In the listing below, the line containing "(414, 519) none" marks the end; copy exactly every line from the first through that one.

__________

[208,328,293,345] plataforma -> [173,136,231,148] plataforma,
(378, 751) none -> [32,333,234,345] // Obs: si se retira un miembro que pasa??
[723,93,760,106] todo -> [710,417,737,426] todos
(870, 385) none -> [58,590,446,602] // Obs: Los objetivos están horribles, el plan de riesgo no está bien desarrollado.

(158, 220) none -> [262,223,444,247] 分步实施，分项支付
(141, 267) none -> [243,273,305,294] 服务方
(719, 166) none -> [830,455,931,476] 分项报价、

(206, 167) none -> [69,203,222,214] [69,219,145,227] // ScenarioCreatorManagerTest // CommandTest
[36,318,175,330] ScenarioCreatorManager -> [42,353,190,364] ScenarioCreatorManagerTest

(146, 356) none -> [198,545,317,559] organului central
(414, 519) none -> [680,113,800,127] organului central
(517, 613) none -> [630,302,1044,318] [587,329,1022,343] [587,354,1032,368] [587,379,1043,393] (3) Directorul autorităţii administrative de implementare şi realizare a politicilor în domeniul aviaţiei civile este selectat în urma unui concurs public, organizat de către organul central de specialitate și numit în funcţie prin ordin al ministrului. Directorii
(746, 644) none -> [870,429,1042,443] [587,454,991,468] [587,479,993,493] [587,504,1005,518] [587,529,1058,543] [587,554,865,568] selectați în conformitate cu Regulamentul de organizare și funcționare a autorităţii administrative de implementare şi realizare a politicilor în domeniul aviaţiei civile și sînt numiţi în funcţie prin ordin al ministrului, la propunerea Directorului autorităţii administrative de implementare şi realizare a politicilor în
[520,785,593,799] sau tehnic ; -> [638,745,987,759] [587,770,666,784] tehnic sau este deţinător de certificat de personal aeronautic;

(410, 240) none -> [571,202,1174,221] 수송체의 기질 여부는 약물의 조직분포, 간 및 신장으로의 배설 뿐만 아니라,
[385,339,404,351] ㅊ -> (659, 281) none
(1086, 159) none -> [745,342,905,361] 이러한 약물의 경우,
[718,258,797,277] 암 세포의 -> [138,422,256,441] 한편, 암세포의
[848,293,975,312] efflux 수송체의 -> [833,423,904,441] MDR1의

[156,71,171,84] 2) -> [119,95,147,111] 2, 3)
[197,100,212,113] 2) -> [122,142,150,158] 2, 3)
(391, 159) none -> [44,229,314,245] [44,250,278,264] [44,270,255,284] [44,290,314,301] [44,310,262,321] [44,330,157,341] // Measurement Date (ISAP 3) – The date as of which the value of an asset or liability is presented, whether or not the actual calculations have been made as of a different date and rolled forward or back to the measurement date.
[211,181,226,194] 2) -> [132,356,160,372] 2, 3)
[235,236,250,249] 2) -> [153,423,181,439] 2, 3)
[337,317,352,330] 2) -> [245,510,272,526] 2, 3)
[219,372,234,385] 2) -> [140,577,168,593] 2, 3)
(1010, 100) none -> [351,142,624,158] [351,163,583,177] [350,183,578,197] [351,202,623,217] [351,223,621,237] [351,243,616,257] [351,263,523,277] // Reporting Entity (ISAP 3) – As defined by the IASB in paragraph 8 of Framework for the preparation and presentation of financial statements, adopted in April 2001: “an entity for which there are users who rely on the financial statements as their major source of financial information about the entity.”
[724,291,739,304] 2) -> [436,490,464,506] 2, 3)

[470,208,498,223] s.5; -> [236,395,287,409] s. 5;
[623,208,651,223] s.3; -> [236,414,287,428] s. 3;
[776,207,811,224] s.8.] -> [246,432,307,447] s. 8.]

__________

§ **OUTPUT**
[208,328,293,345] plataforma -> [173,136,231,148] plataforma,
(378, 751) none -> [32,333,234,345] // Obs: si se retira un miembro que pasa??
[723,93,760,106] todo -> [710,417,737,426] todos
(870, 385) none -> [58,590,446,602] // Obs: Los objetivos están horribles, el plan de riesgo no está bien desarrollado.

(158, 220) none -> [262,223,444,247] 分步实施，分项支付
(141, 267) none -> [243,273,305,294] 服务方
(719, 166) none -> [830,455,931,476] 分项报价、

(206, 167) none -> [69,203,222,214] [69,219,145,227] // ScenarioCreatorManagerTest // CommandTest
[36,318,175,330] ScenarioCreatorManager -> [42,353,190,364] ScenarioCreatorManagerTest

(146, 356) none -> [198,545,317,559] organului central
(414, 519) none -> [680,113,800,127] organului central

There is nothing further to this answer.